> _YOUR INSTRUCTIONS_:
Without pictures, repeat the lines of the entries from the one containing "pyautogui.scroll(2, 527, 245)" through the last, both ends included, and nothing else.

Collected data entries
+ + +
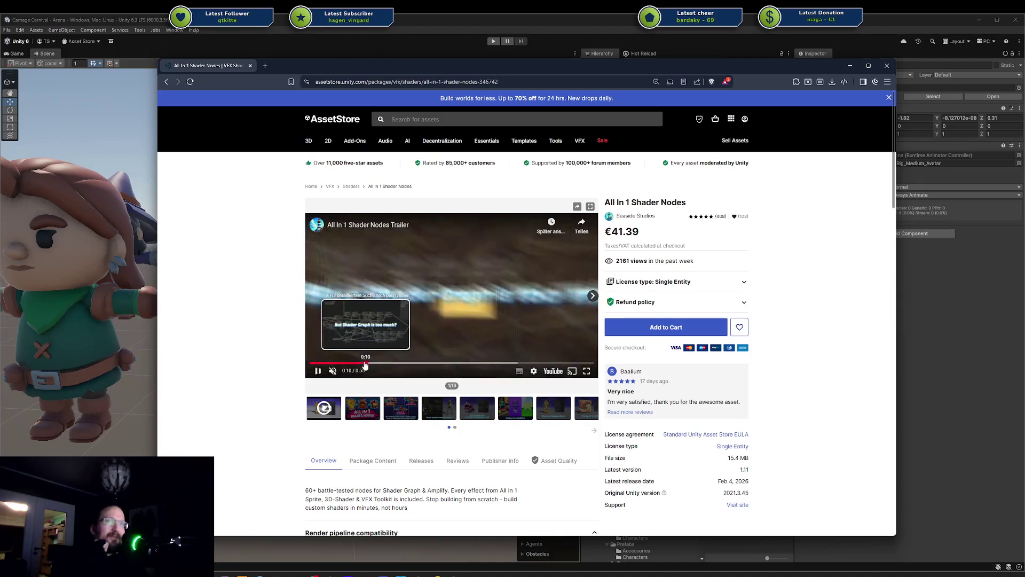
pyautogui.click(367, 364)
pyautogui.click(436, 260)
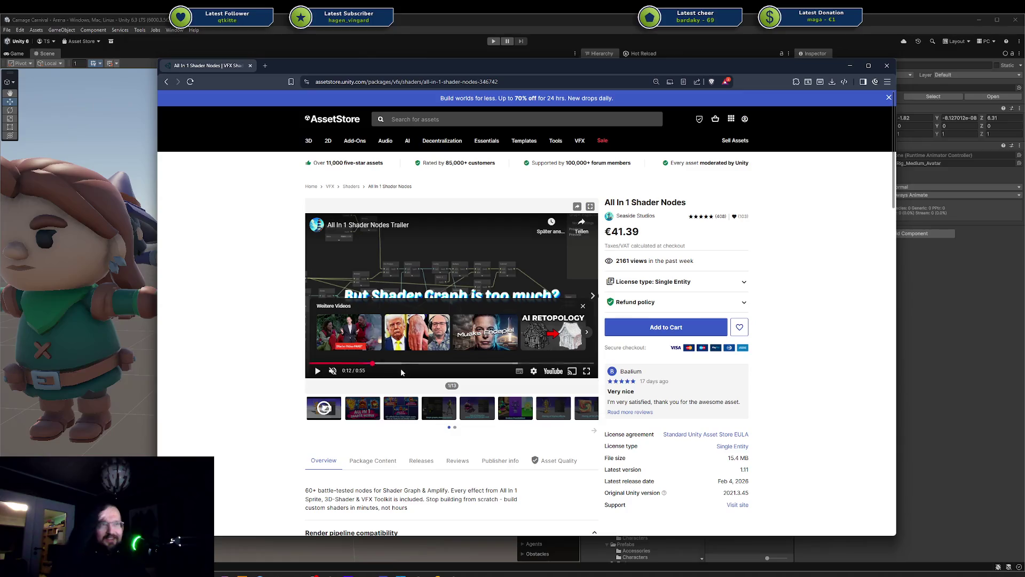
# Step through the second, third and shader-graph images to the toon-shading monster image
pyautogui.click(374, 412)
pyautogui.click(400, 412)
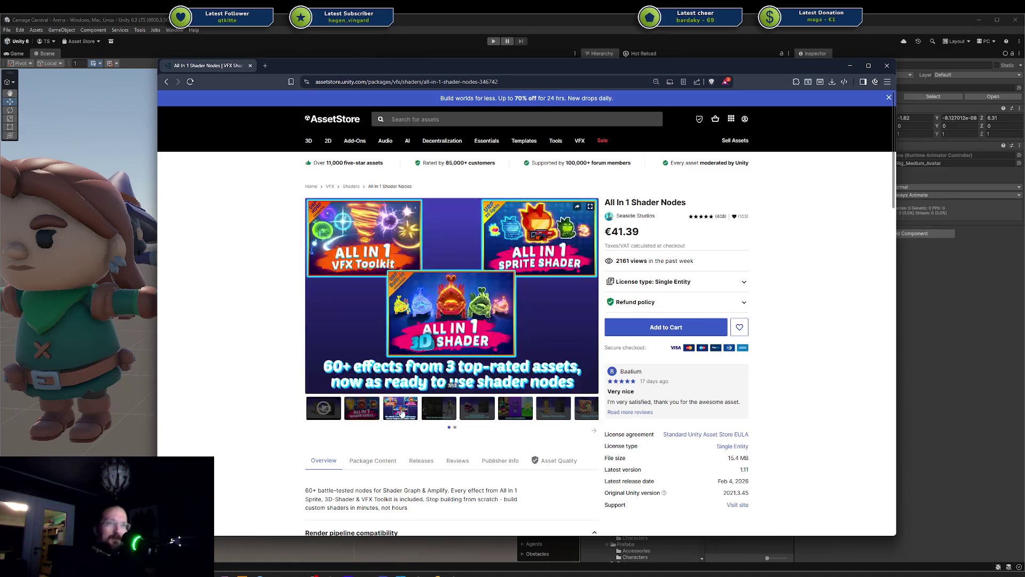
pyautogui.click(432, 415)
pyautogui.click(470, 412)
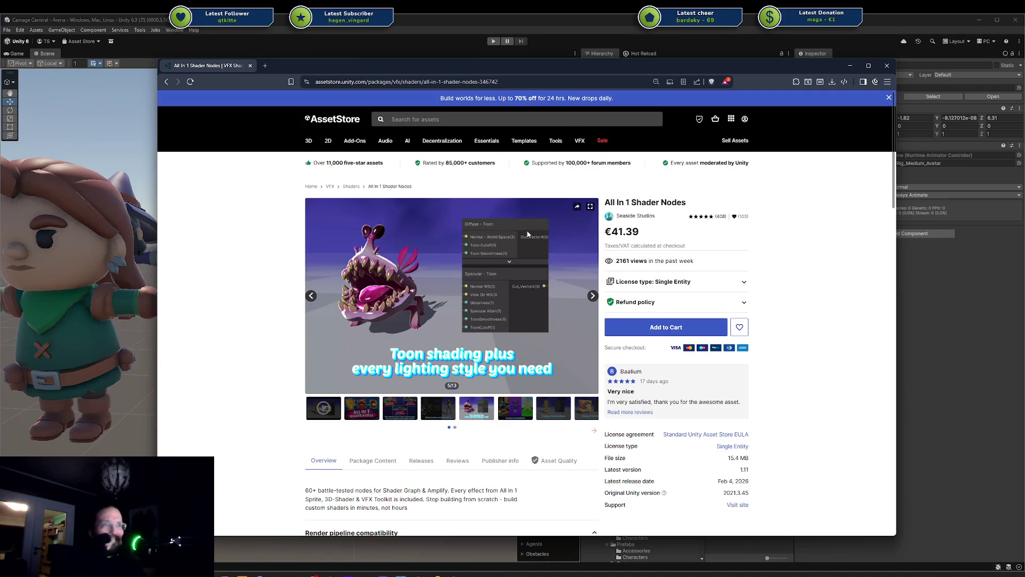
pyautogui.scroll(-2, 527, 242)
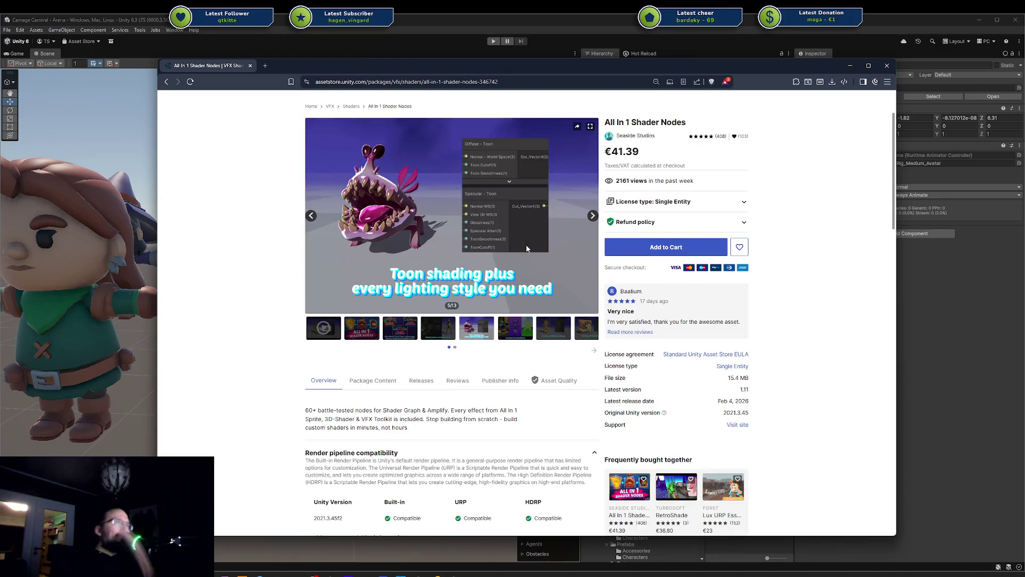
pyautogui.scroll(2, 527, 245)
pyautogui.scroll(-3, 527, 245)
pyautogui.scroll(-7, 527, 248)
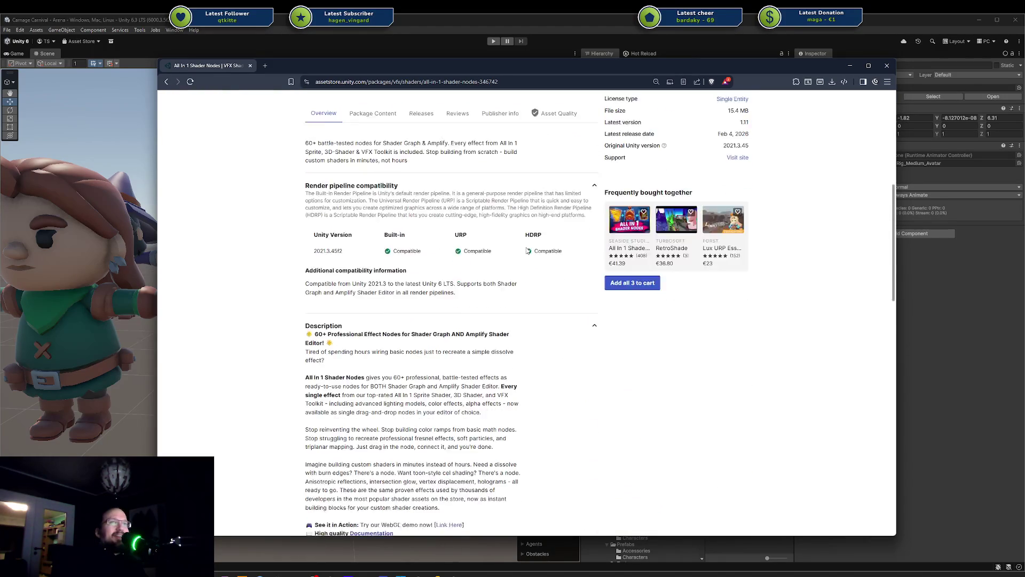
pyautogui.scroll(-10, 526, 248)
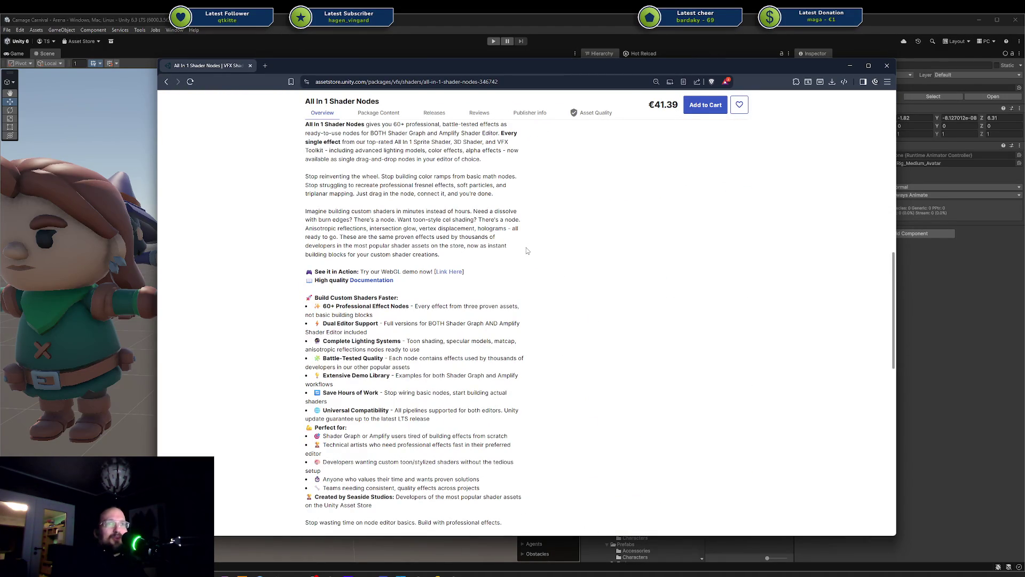
pyautogui.scroll(15, 524, 254)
+ + +
> _WRITTEN ANSWER_:
pyautogui.scroll(2, 527, 245)
pyautogui.scroll(-3, 527, 245)
pyautogui.scroll(-7, 527, 248)
pyautogui.scroll(-10, 526, 248)
pyautogui.scroll(15, 524, 254)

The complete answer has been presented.